Nothing related to restructuring of unnecessary institutions, nothing about simplifying bureaucracy, on the contrary, new institutions have been just set up, such as the Registry of the Intracomunitary Operators, which will generate new costs in the public system and will complicate life of Romanian companies doing business in the EU even more. Nothing related to "optimizing" costs of public tenders, namely giving up unnecessary expenditure in the public system. Instead, procedures related to the Trade Register are becoming even more difficult, putting the business people’s patience under a great pressure.
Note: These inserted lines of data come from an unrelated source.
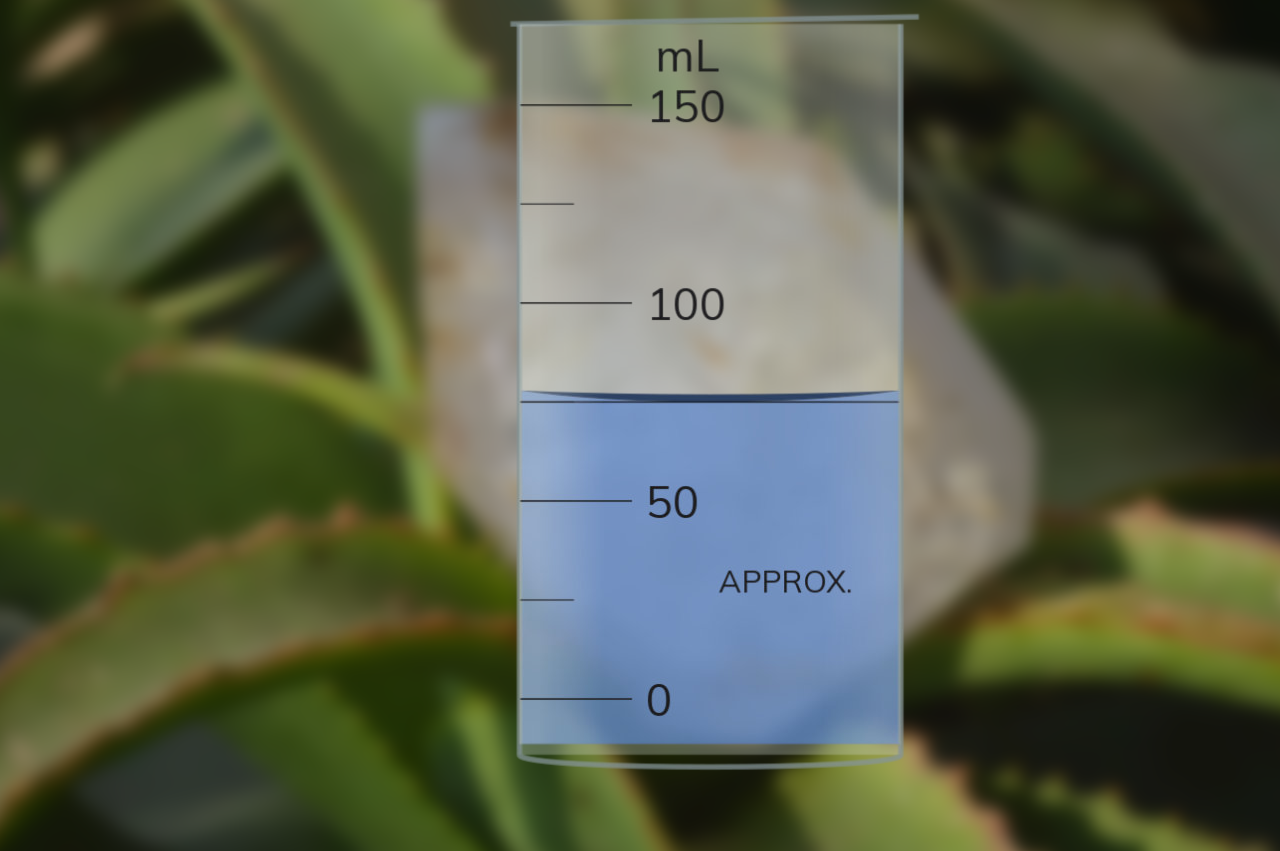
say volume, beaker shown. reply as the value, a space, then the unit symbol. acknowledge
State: 75 mL
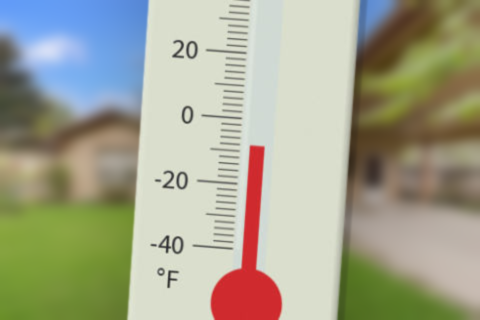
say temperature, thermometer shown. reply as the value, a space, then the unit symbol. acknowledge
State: -8 °F
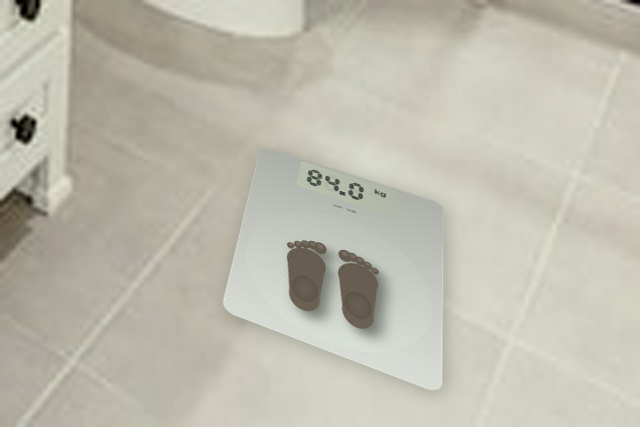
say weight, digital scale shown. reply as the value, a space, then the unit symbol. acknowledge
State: 84.0 kg
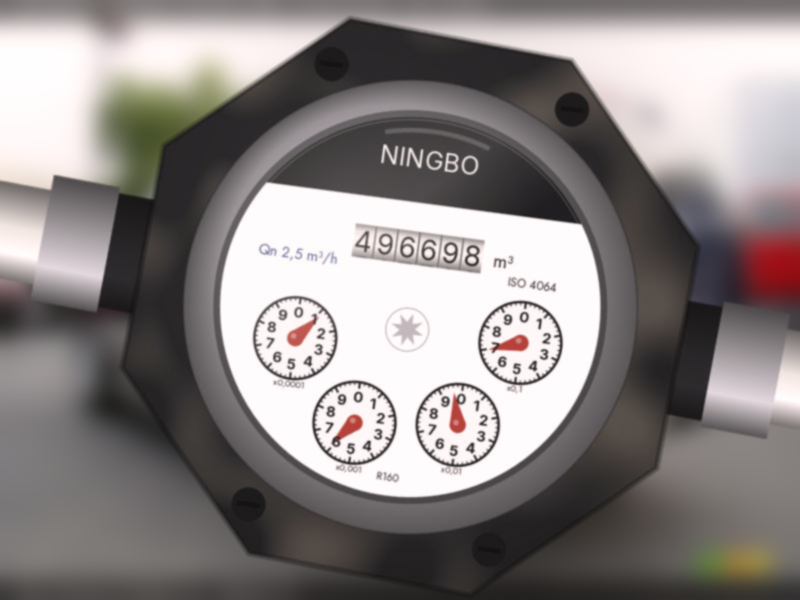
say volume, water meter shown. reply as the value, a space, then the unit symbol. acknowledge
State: 496698.6961 m³
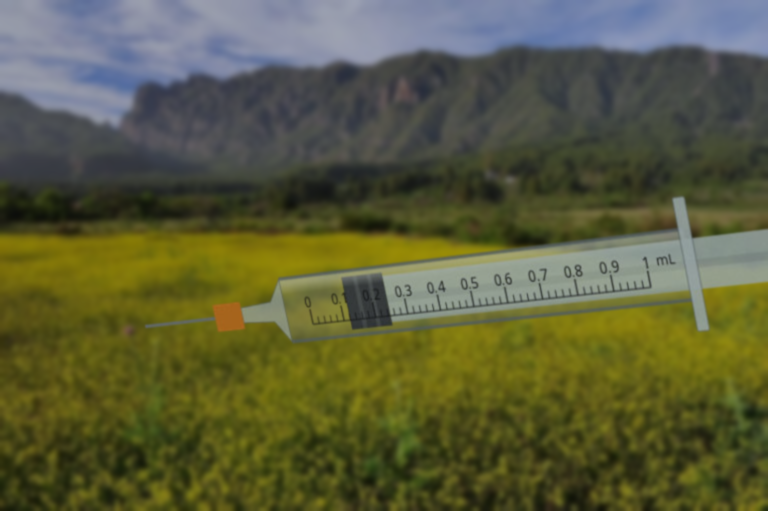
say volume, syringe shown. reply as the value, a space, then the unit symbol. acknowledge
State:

What comes next? A disaster! Romania still resisted because of deepening public indebtedness, but this is also reducing our chance to recover for many years to come. And unfortunately none of the measures taken will have any positive effect, on the contrary, at the latest in the autumn we will realize that we counter major slippages, that we will lead us to take new measures, most likely, if the trend is maintained, consisting in new tax increases!

Personally I’m astounded by so much incompetence and lack of vision. And I start to think we have a real self-destructive vocation, or eventually we chose to test the endurance limits of a nation in terms of incompetence. The result, unfortunately, will be only one: VAE victis!